Fibromialgia e o Exercício Físico

Fibromialgia

A fibromialgia, também designada por Síndrome Fibromiálgica não inflamatória. É uma Síndrome agonizante reumática idiopática e multifatorial que acarreta um aumento da tensão muscular, particularmente durante o seu uso exagerado sendo, caracterizado por dores musculares e dores nos tecidos fibrosos (tendões e ligamentos).

A Fibromialgia pode ser detetada através de:

  • Queixas de dor persistente, inespecífica espalhada por todo o corpo;
  • Dor que se estende por mais de 3 meses, não encontrando uma causa definida pelo doente;
  • Cansaço ao acordar e uma fatiga extrema durante o dia-a-dia, não justificados com as atividades realizadas no quotidiano;
  • Falta de Concentração e perda de memória;
  • Etc.;

Exercício Físico na Fibromialgia

Os doentes com um diagnóstico fibromiálgico têm um nível cardiovascular menor que a média e o seu consumo de oxigénio é de igual forma menor do que nos doentes não fibromiálgicos, (BATES; HUDSON, 1998; DINLER et al., 2009).

O exercício físico evidência um papel fundamental em relação à qualidade de vida, pois a sua prática concede boa disposição física e mental, aliviando as diversas tensões diárias e aumentando a expectativa de vida, para além de proporcionar também uma sensação de bem-estar e de autocontrolo (SABBAG et al., 2000; MARQUES et al., 2002).

Uma prescrição de exercícios físicos adequados e realizados de forma regular, melhora a coordenação motora, assim como outras capacidades físicas para a realização de atividades diárias em doentes fibromiálgicos, estabelecendo também uma postura adequada para o auxílio no controlo da massa corporal, da ansiedade e da condição cardiovascular.

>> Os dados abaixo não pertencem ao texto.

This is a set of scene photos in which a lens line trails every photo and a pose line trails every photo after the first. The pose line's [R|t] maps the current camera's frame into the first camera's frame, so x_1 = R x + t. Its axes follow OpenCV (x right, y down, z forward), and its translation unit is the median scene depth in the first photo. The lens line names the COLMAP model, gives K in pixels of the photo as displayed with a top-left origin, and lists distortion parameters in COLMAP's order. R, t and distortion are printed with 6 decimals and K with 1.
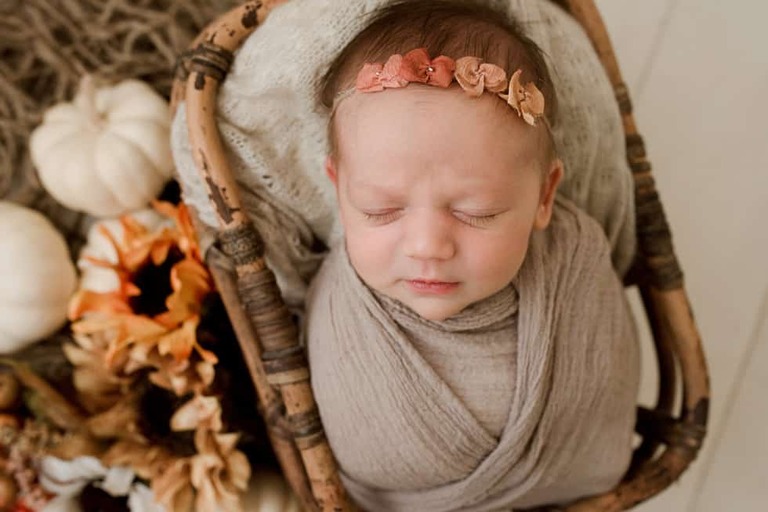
lens RADIAL K [[777.3, 0, 386.3], [0, 777.3, 269.4], [0, 0, 1]] dist [-0.009654, -0.005223]
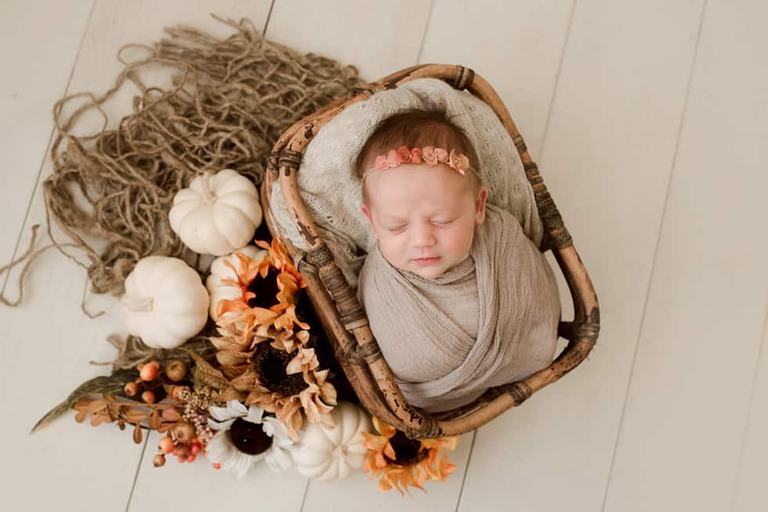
lens RADIAL K [[750.7, 0, 402.9], [0, 750.7, 267.4], [0, 0, 1]] dist [-0.003329, 0.005993]
pose [[0.989137, -0.145433, 0.021370, -0.037761], [0.145844, 0.989123, -0.019089, 0.055222], [-0.018361, 0.021998, 0.999589, -0.749604]]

Chaitow et al. (2002) Verificou que a realização de exercício físico aumenta a libertação de hormonas como endorfinas, gerando uma sensação de conforto e alívio da dor, proporcionando assim, uma melhoria do condicionamento físico e nos sintomas nociceptivos.

Primeiramente, a prescrição de exercícios irá causar um aumento de sintomas principalmente de dor e de fadiga, contudo, com a prática regular dos mesmos, tendem a diminuir sendo que as vantagens da sua realização começam a aparecer entre a oitava e décima semana continuando até à vigésima semana, ultrapassando o desconforto inicial. Logo, a prática regular de exercício físico é adotado como um tratamento de otimização da fibromialgia, promovendo a redução de dor e de impacto restabelecendo assim a capacidade física promovendo uma melhor qualidade de vida. (MARTINEZ et al., 1998).

Os profissionais de exercício realizam uma prescrição detalhada, com uma duração e intervalos específicos assim como estão atentos à intensidade e execução dos mesmos, iniciando com cargas leves e progredindo de acordo com as necessidades e evolução do seu aluno. Para a sua prescrição consideram as preferências do aluno, co-morbidades, uso de medicamentos, capacidade funcional e se possível uma avaliação ergométrica (VALIM et al., 2003).